Laicismo
El proyecto político de la democracia radical lleva implícito una defensa a ultranza de un sistema laicista efectivo, la separación absoluta de las iglesias con respecto al Estado y la promulgación de los valores no-sectarios y no-religiosos que vertebran el discurso laico. La efectividad práctica del Estado laico radica en la naturaleza misma de los valores que lo constituyen: ninguna confesión o ideario religioso ha de ostentar un papel directivo en las cuestiones de la res pública, ya que ello socavaría una de las premisas fundacionales del liberalismo clásico, el derecho a la libertad religiosa y de conciencia. El primer ordenamiento constitucional en garantizar [al menos en el plano teórico] el laicismo en España fue el promulgado en 1931 por la II República, en cuyo artículo 3 recogía expresamente que el Estado español no [tenía] religión oficial. La Constitución republicana también garantizaba la libertad de conciencia y el derecho de practicar y profesar libremente cualquier religión [art. 27]. Los casi 40 años de interregno dictatorial supusieron un retorno al Estado confesional bajo la fórmula del nacionalcatolicismo, lo que a su vez implicó un retroceso gigantesco en la construcción del Estado laico. Aún hoy, y a pesar de que la Constitución de 1978 garantiza la laicidad del Estado y de sus instituciones, la libertad de culto y de conciencia, el ordenamiento constitucional de 1978 es mucho más conservador que el de 1931, al hacerle un explícito guiño a la Iglesia católica en detrimento de las demás confesiones [ver acuerdos con la Santa Sede de 1979]. Estas dinámicas históricas han marcado el devenir político, social y cultural del Estado español hasta el punto de que aún hoy hemos de asistir incrédulos a las interferencias constantes de los prelados católicos en la vida política de un país aconfesional y laico como el nuestro. Los obispos y sacerdotes españoles son incapaces de entender que el aborto, el divorcio, la articulación de las nuevas formas de familia y las relaciones afectivo-sexuales no normativas son competencia exclusiva del Estado y de los ciudadanos soberanos. Ni la Iglesia ni la Santa Sede tienen autoridad alguna para, a través de su falaz y distorsionador discurso, intentar imponer su caduco y repugnante modelo de sociedad.

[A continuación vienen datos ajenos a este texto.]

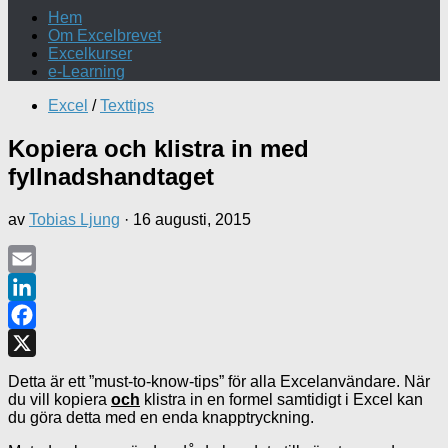
Hem
Om Excelbrevet
Excelkurser
e-Learning
Excel
/
Texttips
Kopiera och klistra in med
fyllnadshandtaget
av
Tobias Ljung
·
16 augusti, 2015
Email
LinkedIn
Facebook
X
Detta är ett ”must-to-know-tips” för alla Excelanvändare. När
du vill kopiera
och
klistra in en formel samtidigt i Excel kan
du göra detta med en enda knapptryckning.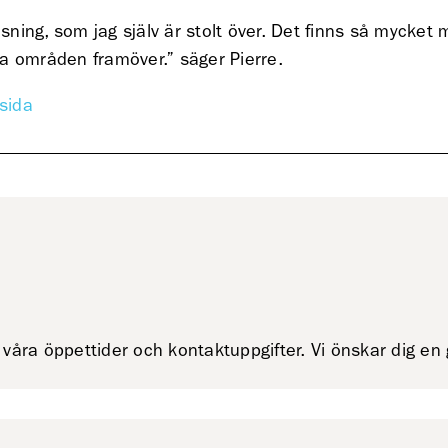
ösning, som jag själv är stolt över. Det finns så mycket
ika områden framöver.” säger Pierre.
sida
våra öppettider och kontaktuppgifter. Vi önskar dig e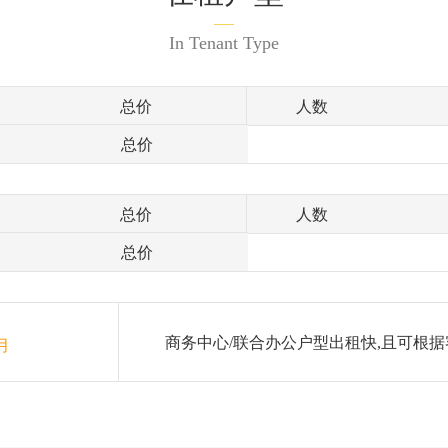
In Tenant Type
总价
人数
总价
总价
人数
总价
商务中心/联合办公户型出租快,且可根据
月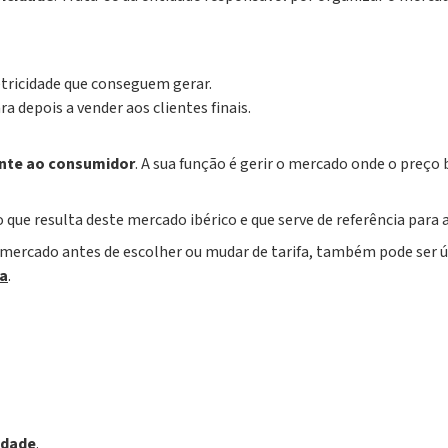
etricidade que conseguem gerar.
 depois a vender aos clientes finais.
ente ao consumidor
. A sua função é gerir o mercado onde o preço 
ço que resulta deste mercado ibérico e que serve de referência para
mercado antes de escolher ou mudar de tarifa, também pode ser út
da
.
cidade
.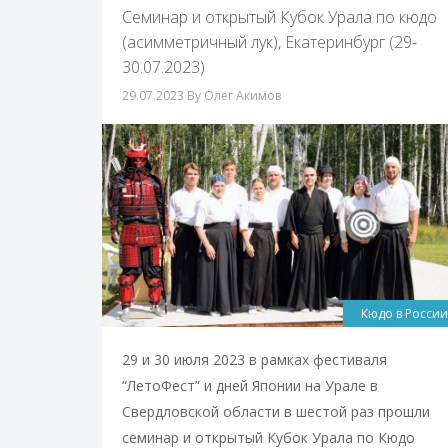
Cеминар и открытый Кубок Урала по кюдо
(асимметричный лук), Екатеринбург (29-
30.07.2023)
29.07.2023
By Олег Акимов
Кюдо в России
29 и 30 июля 2023 в рамках фестиваля
“ЛетоФест” и дней Японии на Урале в
Свердловской области в шестой раз прошли
семинар и открытый Кубок Урала по Кюдо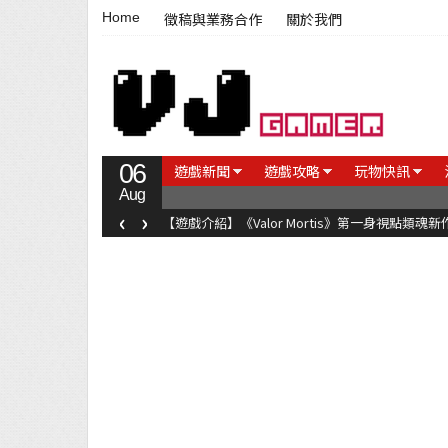
Home
徵稿與業務合作
關於我們
06
遊戲新聞
遊戲攻略
玩物快訊
Aug
‹
›
【遊戲介紹】《Valor Mortis》第一身視點類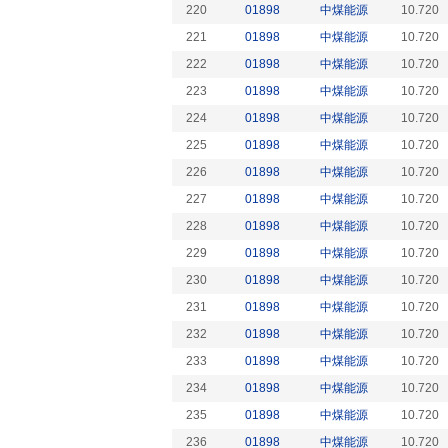
220
01898
中煤能源
10.720
221
01898
中煤能源
10.720
222
01898
中煤能源
10.720
223
01898
中煤能源
10.720
224
01898
中煤能源
10.720
225
01898
中煤能源
10.720
226
01898
中煤能源
10.720
227
01898
中煤能源
10.720
228
01898
中煤能源
10.720
229
01898
中煤能源
10.720
230
01898
中煤能源
10.720
231
01898
中煤能源
10.720
232
01898
中煤能源
10.720
233
01898
中煤能源
10.720
234
01898
中煤能源
10.720
235
01898
中煤能源
10.720
236
01898
中煤能源
10.720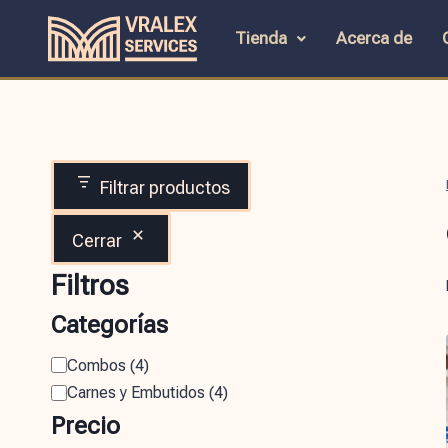
Tienda
Acerca de
Filtrar productos
Cerrar
Filtros
Categorías
Combos
(
4
)
Carnes y Embutidos
(
4
)
Precio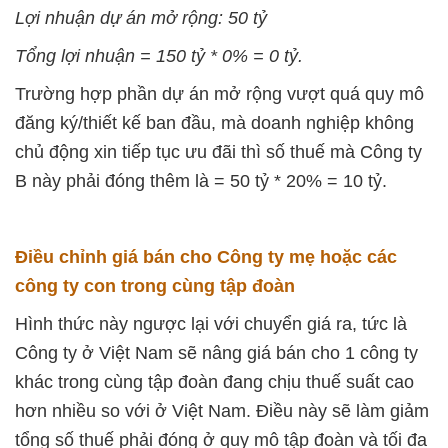
Lợi nhuận dự án mở rộng: 50 tỷ
Tổng lợi nhuận = 150 tỷ * 0% = 0 tỷ.
Trường hợp phần dự án mở rộng vượt quá quy mô
đăng ký/thiết kế ban đầu, mà doanh nghiệp không
chủ động xin tiếp tục ưu đãi thì số thuế mà Công ty
B này phải đóng thêm là = 50 tỷ * 20% = 10 tỷ.
Điều chỉnh giá bán cho Công ty mẹ hoặc các
công ty con trong cùng tập đoàn
Hình thức này ngược lại với chuyển giá ra, tức là
Công ty ở Việt Nam sẽ nâng giá bán cho 1 công ty
khác trong cùng tập đoàn đang chịu thuế suất cao
hơn nhiều so với ở Việt Nam. Điều này sẽ làm giảm
tổng số thuế phải đóng ở quy mô tập đoàn và tối đa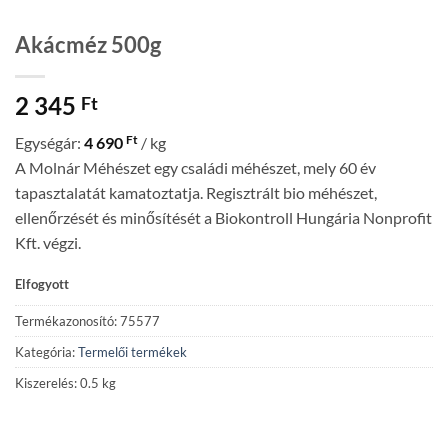
Akácméz 500g
2 345
Ft
Ft
Egységár:
4 690
/ kg
A Molnár Méhészet egy családi méhészet, mely 60 év
tapasztalatát kamatoztatja. Regisztrált bio méhészet,
ellenőrzését és minősítését a Biokontroll Hungária Nonprofit
Kft. végzi.
Elfogyott
Termékazonosító: 75577
Kategória:
Termelői termékek
Kiszerelés: 0.5 kg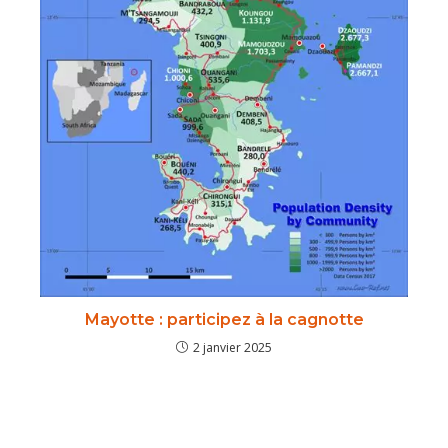
Mayotte : participez à la cagnotte
2 janvier 2025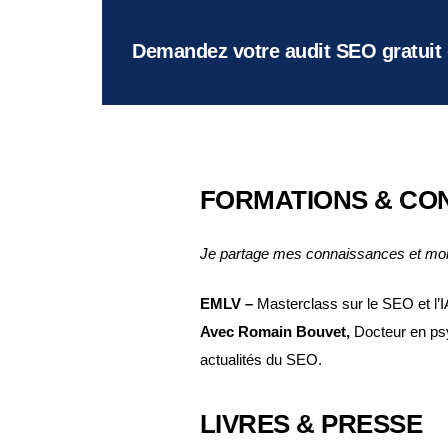
Demandez votre audit SEO gratuit 
FORMATIONS & CO
Je partage mes connaissances et mon e
EMLV –
Masterclass sur le SEO et l’
Avec Romain Bouvet,
Docteur en psy
actualités du SEO.
LIVRES & PRESSE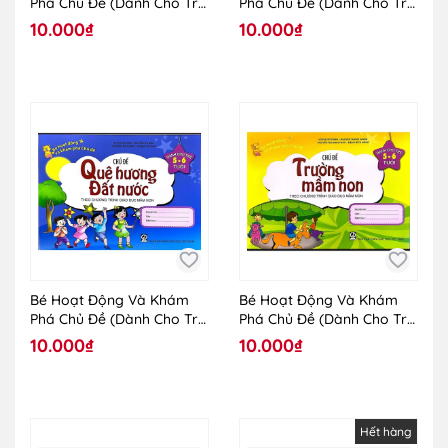
Phá Chủ Đề (Dành Cho Trẻ
Phá Chủ Đề (Dành Cho Trẻ
5 - 6 Tuổi) - Chủ Đề Bản
5 - 6 Tuổi) - Chủ Đề Nghề
10.000₫
10.000₫
Thân
Nghiệp
Bé Hoạt Động Và Khám
Bé Hoạt Động Và Khám
Phá Chủ Đề (Dành Cho Trẻ
Phá Chủ Đề (Dành Cho Trẻ
5 - 6 Tuổi) - Chủ Đề Quê
5 - 6 Tuổi) - Chủ Đề Trường
10.000₫
10.000₫
Hương Đất Nước
Mầm Non
Hết hàng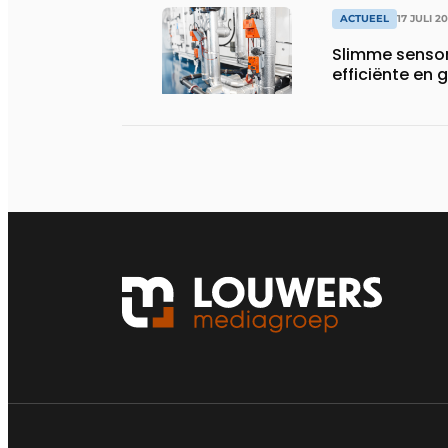
ACTUEEL
17 JULI 2
Slimme sensor
efficiënte e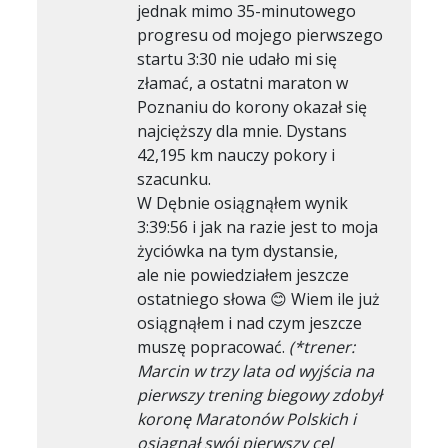
jednak mimo 35-minutowego
progresu od mojego pierwszego
startu 3:30 nie udało mi się
złamać, a ostatni maraton w
Poznaniu do korony okazał się
najcięższy dla mnie. Dystans
42,195 km nauczy pokory i
szacunku.
W Dębnie osiągnąłem wynik
3:39:56 i jak na razie jest to moja
życiówka na tym dystansie,
ale nie powiedziałem jeszcze
ostatniego słowa 😊 Wiem ile już
osiągnąłem i nad czym jeszcze
muszę popracować.
(*trener:
Marcin w trzy lata od wyjścia na
pierwszy trening biegowy zdobył
koronę Maratonów Polskich i
osiągnął swój pierwszy cel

Y si en España aún estamos intentando lidiar con esta jauría de pederastas, reprimidos sexuales y cavernícolas confesos, en Turquía, un país de mayoría musulmana, la amenaza de los islamistas moderados en el poder ha puesto en jaque la estructura constitucional laica adoptada en 1923 por el fundador del Estado-nación sucesor directo del Imperio Otomano. Atatürk refundó el extinto Imperio a través del discurso moderno-liberal europeo: proclamó una República parlamentaria regida por una Constitución que, entre otras cosas, garantizaba un ordenamiento estrictamente laico. En una fecha tan temprana como 1926, Turquía abolió la poligamia, instauró el divorcio y consagró una igualdad legal y efectiva entre mujeres y hombres. En 1934, el Estado reconoció el sufragio universal al concederle el voto a todas las mujeres, lo que también implicó una participación efectiva de éstas en las instituciones [la primera mujer miembro de un Tribunal Supremo en la historia fue una turca]. Este sorprendente contexto se halla continuamente protegido por las fuerzas armadas turcas, garantes del sistema constitucional y laico instaurado en 1923. Es por ello que, en este marco tan atípico, a muchos desde occidente nos cuesta entender porqué la mayor parte de los habitantes de la Unión Europea rechazan la entrada de Turquía en el club comunitario. ¿O es que la recién incorporada Polonia, bastión de la ortodoxia católica más antidemocrática, es el paradigma de la laicidad, la protección de los derechos humanos y del sistema democrático en sí? Un garantía de la necesidad de incorporar Turquía es su estricto ordenamiento laico, su trayectoria como nación democrática [a pesar de los golpes de Estado con el fin de mantener dicho ordenamiento] y la constatación histórica de que un acercamiento entre Europa y Turquía es más que necesaria para seguir desarrollando este proyecto de convivencia colectiva entre europeos, más allá de la etnia y las confesiones religiosas de sus habitantes.